Exactly what is written in the records below should be returned, minus the images.

------ The records ------

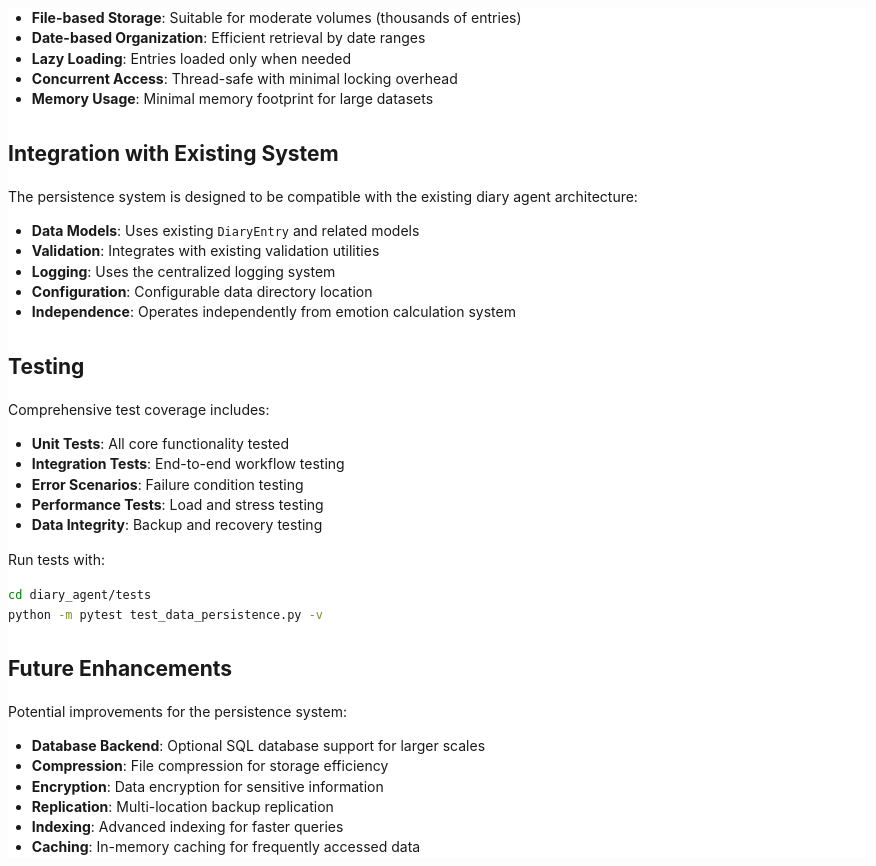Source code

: - **File-based Storage**: Suitable for moderate volumes (thousands of entries)
- **Date-based Organization**: Efficient retrieval by date ranges
- **Lazy Loading**: Entries loaded only when needed
- **Concurrent Access**: Thread-safe with minimal locking overhead
- **Memory Usage**: Minimal memory footprint for large datasets

## Integration with Existing System

The persistence system is designed to be compatible with the existing diary agent architecture:

- **Data Models**: Uses existing `DiaryEntry` and related models
- **Validation**: Integrates with existing validation utilities
- **Logging**: Uses the centralized logging system
- **Configuration**: Configurable data directory location
- **Independence**: Operates independently from emotion calculation system

## Testing

Comprehensive test coverage includes:

- **Unit Tests**: All core functionality tested
- **Integration Tests**: End-to-end workflow testing
- **Error Scenarios**: Failure condition testing
- **Performance Tests**: Load and stress testing
- **Data Integrity**: Backup and recovery testing

Run tests with:

```bash
cd diary_agent/tests
python -m pytest test_data_persistence.py -v
```

## Future Enhancements

Potential improvements for the persistence system:

- **Database Backend**: Optional SQL database support for larger scales
- **Compression**: File compression for storage efficiency
- **Encryption**: Data encryption for sensitive information
- **Replication**: Multi-location backup replication
- **Indexing**: Advanced indexing for faster queries
- **Caching**: In-memory caching for frequently accessed data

------

Task response:
Source code

: - **File-based Storage**: Suitable for moderate volumes (thousands of entries)
- **Date-based Organization**: Efficient retrieval by date ranges
- **Lazy Loading**: Entries loaded only when needed
- **Concurrent Access**: Thread-safe with minimal locking overhead
- **Memory Usage**: Minimal memory footprint for large datasets

## Integration with Existing System

The persistence system is designed to be compatible with the existing diary agent architecture:

- **Data Models**: Uses existing `DiaryEntry` and related models
- **Validation**: Integrates with existing validation utilities
- **Logging**: Uses the centralized logging system
- **Configuration**: Configurable data directory location
- **Independence**: Operates independently from emotion calculation system

## Testing

Comprehensive test coverage includes:

- **Unit Tests**: All core functionality tested
- **Integration Tests**: End-to-end workflow testing
- **Error Scenarios**: Failure condition testing
- **Performance Tests**: Load and stress testing
- **Data Integrity**: Backup and recovery testing

Run tests with:

```bash
cd diary_agent/tests
python -m pytest test_data_persistence.py -v
```

## Future Enhancements

Potential improvements for the persistence system:

- **Database Backend**: Optional SQL database support for larger scales
- **Compression**: File compression for storage efficiency
- **Encryption**: Data encryption for sensitive information
- **Replication**: Multi-location backup replication
- **Indexing**: Advanced indexing for faster queries
- **Caching**: In-memory caching for frequently accessed data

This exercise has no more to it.